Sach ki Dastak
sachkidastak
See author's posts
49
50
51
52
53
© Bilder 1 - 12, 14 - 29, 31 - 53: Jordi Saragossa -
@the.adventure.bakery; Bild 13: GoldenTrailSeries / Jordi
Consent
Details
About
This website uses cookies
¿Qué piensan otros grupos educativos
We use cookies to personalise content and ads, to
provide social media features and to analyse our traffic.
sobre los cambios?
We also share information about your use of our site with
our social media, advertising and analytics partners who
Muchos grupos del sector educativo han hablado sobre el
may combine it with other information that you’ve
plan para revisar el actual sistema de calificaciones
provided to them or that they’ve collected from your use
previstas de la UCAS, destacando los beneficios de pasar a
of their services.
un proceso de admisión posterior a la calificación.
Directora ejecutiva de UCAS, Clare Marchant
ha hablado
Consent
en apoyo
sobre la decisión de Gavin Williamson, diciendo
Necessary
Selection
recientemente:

··········

The full listing above should be transcribed exactly.

→ **ANSWER BELOW**
Sach ki Dastak
sachkidastak
See author's posts
49
50
51
52
53
© Bilder 1 - 12, 14 - 29, 31 - 53: Jordi Saragossa -
@the.adventure.bakery; Bild 13: GoldenTrailSeries / Jordi
Consent
Details
About
This website uses cookies
¿Qué piensan otros grupos educativos
We use cookies to personalise content and ads, to
provide social media features and to analyse our traffic.
sobre los cambios?
We also share information about your use of our site with
our social media, advertising and analytics partners who
Muchos grupos del sector educativo han hablado sobre el
may combine it with other information that you’ve
plan para revisar el actual sistema de calificaciones
provided to them or that they’ve collected from your use
previstas de la UCAS, destacando los beneficios de pasar a
of their services.
un proceso de admisión posterior a la calificación.
Directora ejecutiva de UCAS, Clare Marchant
ha hablado
Consent
en apoyo
sobre la decisión de Gavin Williamson, diciendo
Necessary
Selection
recientemente:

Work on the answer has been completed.